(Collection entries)
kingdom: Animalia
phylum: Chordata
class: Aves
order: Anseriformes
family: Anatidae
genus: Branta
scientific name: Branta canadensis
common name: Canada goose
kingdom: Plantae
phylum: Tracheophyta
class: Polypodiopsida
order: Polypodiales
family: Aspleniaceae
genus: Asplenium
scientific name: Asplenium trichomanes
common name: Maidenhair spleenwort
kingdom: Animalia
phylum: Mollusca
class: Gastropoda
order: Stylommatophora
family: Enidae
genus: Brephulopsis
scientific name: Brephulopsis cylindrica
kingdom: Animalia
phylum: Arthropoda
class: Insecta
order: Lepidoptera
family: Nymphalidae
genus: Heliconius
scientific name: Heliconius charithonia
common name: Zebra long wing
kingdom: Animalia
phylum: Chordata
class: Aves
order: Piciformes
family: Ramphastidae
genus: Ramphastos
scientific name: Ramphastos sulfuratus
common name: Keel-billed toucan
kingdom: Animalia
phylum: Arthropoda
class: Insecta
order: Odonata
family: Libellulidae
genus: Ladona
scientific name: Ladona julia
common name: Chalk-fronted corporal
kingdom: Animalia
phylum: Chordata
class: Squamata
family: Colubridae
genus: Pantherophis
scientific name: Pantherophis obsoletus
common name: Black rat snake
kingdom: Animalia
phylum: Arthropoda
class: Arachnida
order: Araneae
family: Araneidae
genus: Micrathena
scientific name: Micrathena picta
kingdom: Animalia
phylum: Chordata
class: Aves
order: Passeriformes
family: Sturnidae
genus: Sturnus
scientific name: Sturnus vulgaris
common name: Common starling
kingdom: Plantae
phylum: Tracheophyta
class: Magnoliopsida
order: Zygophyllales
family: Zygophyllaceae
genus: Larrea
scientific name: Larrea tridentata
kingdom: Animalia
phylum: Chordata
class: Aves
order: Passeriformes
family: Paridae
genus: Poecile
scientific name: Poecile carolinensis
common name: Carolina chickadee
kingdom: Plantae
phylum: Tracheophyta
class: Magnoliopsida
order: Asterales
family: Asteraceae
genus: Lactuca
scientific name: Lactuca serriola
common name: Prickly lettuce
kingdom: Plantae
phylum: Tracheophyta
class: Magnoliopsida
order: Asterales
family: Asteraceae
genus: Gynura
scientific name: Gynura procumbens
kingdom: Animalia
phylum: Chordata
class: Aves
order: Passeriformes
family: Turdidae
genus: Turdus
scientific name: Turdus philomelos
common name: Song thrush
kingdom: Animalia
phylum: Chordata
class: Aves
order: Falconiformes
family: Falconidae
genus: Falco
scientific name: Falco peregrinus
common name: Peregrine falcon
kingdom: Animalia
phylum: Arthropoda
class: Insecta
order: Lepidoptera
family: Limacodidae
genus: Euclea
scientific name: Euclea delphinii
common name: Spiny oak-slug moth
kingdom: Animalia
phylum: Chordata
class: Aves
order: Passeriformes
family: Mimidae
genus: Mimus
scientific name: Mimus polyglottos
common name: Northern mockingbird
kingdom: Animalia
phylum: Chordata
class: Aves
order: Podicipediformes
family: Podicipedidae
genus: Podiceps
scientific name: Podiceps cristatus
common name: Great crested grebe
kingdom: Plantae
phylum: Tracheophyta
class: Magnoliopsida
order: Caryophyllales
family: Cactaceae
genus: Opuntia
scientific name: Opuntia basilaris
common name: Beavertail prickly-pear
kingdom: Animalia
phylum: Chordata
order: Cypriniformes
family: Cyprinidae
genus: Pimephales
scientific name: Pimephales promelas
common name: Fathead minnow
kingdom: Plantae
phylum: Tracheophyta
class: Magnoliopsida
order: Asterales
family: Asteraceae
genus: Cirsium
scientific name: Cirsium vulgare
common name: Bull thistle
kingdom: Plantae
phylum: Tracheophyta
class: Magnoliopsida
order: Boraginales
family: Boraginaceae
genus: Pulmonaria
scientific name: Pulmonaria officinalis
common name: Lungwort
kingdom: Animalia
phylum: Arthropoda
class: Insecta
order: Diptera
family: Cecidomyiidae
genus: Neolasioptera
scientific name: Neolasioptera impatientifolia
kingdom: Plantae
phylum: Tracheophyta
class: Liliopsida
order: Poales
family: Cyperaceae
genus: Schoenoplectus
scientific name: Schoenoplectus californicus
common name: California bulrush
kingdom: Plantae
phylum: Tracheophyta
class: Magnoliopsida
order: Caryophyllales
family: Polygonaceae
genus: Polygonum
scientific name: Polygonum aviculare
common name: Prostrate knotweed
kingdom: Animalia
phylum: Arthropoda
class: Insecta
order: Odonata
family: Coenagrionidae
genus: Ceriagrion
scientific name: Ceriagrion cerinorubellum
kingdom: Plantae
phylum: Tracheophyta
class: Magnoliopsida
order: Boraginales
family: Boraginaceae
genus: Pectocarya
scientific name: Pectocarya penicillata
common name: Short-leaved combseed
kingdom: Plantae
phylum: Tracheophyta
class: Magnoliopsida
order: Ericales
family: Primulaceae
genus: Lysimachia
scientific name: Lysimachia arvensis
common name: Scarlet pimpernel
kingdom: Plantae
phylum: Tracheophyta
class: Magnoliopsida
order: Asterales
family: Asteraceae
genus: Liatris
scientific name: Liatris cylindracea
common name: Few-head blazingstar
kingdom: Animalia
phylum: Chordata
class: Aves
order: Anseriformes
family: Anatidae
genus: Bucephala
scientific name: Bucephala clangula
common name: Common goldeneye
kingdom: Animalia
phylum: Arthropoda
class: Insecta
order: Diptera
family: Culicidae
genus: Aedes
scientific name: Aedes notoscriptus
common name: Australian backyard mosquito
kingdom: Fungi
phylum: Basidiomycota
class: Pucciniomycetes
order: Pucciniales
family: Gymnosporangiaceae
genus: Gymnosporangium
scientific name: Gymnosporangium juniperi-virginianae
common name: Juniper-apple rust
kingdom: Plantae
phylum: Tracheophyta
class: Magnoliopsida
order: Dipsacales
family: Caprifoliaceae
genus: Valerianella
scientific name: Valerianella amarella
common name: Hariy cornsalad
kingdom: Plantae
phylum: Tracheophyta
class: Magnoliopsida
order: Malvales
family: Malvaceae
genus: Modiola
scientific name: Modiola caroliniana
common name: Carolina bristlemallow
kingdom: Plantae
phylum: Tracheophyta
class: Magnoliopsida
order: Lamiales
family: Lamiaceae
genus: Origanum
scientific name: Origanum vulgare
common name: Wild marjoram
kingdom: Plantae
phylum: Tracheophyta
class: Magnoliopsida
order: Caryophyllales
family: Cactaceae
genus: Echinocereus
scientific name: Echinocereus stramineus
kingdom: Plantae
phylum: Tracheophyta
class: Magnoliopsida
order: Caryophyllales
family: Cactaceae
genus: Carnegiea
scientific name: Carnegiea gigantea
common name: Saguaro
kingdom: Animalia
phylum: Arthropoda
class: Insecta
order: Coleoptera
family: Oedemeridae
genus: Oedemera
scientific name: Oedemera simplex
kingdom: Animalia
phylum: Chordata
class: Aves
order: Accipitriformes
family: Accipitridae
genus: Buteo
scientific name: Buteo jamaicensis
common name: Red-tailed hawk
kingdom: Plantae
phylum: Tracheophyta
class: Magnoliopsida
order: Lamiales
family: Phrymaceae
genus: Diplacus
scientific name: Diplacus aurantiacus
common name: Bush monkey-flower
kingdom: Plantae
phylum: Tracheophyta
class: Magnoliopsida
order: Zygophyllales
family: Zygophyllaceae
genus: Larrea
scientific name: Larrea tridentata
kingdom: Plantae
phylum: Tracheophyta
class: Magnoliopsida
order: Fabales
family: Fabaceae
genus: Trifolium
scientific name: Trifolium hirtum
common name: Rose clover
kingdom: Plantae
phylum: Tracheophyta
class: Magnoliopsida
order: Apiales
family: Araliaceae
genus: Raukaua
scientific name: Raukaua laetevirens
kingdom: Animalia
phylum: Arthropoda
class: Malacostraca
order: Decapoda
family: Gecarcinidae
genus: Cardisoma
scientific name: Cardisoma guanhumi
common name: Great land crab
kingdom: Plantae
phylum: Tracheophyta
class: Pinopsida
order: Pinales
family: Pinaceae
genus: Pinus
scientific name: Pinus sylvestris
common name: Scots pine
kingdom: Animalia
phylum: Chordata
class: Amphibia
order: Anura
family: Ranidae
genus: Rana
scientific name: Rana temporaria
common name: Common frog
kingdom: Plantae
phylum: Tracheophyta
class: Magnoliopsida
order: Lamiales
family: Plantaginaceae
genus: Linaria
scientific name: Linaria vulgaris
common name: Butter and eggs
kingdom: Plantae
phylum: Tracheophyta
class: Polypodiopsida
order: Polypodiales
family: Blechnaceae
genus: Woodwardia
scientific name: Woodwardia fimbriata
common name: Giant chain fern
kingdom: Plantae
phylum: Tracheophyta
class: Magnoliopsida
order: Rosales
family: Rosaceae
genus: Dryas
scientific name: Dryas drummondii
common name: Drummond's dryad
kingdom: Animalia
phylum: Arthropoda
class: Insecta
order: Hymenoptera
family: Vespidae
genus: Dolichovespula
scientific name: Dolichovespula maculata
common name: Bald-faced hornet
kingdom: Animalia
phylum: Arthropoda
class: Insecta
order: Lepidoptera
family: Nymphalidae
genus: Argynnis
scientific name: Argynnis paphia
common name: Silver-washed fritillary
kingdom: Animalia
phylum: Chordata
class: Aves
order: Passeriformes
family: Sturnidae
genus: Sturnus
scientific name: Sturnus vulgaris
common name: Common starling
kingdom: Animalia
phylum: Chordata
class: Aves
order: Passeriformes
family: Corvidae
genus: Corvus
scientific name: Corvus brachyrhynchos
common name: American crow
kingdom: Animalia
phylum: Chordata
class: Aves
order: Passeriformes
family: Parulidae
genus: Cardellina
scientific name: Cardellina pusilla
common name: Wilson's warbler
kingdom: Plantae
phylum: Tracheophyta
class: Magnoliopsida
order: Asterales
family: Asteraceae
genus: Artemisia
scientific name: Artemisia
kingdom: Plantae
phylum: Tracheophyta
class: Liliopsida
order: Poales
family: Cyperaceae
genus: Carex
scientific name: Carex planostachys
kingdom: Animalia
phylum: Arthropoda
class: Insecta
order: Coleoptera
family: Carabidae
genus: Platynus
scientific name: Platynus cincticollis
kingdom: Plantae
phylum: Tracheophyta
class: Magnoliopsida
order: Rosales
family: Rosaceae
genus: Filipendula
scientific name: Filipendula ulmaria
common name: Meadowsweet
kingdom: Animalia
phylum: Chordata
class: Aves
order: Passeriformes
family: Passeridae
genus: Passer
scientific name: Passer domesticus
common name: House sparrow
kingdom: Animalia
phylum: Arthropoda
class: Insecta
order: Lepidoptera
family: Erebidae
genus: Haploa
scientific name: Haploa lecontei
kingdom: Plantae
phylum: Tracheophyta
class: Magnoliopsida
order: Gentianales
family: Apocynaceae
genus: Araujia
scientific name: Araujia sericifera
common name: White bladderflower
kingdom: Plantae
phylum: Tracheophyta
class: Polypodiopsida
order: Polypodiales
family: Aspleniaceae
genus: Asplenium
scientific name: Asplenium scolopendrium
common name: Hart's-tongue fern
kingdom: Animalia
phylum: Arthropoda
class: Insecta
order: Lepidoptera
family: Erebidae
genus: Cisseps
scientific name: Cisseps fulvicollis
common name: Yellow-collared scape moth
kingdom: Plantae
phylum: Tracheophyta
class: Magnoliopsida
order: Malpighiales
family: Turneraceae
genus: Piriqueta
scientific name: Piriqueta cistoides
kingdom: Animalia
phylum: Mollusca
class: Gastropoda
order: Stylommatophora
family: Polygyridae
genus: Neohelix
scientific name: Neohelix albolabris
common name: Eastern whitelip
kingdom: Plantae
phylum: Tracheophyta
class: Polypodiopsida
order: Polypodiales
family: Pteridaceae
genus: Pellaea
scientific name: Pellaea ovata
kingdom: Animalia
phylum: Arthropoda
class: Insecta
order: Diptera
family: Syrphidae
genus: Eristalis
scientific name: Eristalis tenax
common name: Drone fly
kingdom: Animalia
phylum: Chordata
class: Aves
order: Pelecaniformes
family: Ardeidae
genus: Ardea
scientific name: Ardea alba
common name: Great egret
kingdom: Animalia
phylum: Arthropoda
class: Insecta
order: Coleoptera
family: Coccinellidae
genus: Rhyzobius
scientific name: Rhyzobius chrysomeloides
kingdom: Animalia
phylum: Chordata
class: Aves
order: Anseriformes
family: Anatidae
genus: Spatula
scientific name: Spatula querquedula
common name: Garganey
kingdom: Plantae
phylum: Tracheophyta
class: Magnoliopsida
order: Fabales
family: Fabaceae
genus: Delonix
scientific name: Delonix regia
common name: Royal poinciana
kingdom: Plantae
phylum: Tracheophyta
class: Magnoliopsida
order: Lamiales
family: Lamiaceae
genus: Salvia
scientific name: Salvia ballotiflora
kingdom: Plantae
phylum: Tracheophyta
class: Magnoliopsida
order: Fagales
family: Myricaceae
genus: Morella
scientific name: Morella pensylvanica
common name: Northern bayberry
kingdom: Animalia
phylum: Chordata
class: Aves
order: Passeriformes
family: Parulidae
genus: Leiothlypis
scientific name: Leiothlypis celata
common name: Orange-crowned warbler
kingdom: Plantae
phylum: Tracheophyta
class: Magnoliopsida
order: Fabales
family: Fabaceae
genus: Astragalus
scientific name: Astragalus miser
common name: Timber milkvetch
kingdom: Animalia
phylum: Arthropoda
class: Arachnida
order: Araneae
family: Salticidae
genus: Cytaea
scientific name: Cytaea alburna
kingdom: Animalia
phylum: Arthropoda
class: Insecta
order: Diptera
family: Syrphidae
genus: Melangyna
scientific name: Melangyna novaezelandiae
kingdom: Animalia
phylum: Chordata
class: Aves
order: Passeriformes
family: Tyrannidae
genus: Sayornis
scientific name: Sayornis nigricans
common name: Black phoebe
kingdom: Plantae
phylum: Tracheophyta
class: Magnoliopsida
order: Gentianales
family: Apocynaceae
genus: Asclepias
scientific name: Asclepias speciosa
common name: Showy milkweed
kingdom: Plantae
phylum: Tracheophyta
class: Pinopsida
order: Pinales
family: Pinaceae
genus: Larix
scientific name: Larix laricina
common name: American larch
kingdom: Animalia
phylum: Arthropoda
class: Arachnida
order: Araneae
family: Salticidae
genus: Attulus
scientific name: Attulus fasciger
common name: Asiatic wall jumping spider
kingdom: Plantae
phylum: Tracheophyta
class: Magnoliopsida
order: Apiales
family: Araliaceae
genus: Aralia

- _Goal of the exercise_
Could you copy out, word for word, the lines of the material above from the line with "genus: Delonix" up to and including the line with "genus: Morella"?

- _Right answer_
genus: Delonix
scientific name: Delonix regia
common name: Royal poinciana
kingdom: Plantae
phylum: Tracheophyta
class: Magnoliopsida
order: Lamiales
family: Lamiaceae
genus: Salvia
scientific name: Salvia ballotiflora
kingdom: Plantae
phylum: Tracheophyta
class: Magnoliopsida
order: Fagales
family: Myricaceae
genus: Morella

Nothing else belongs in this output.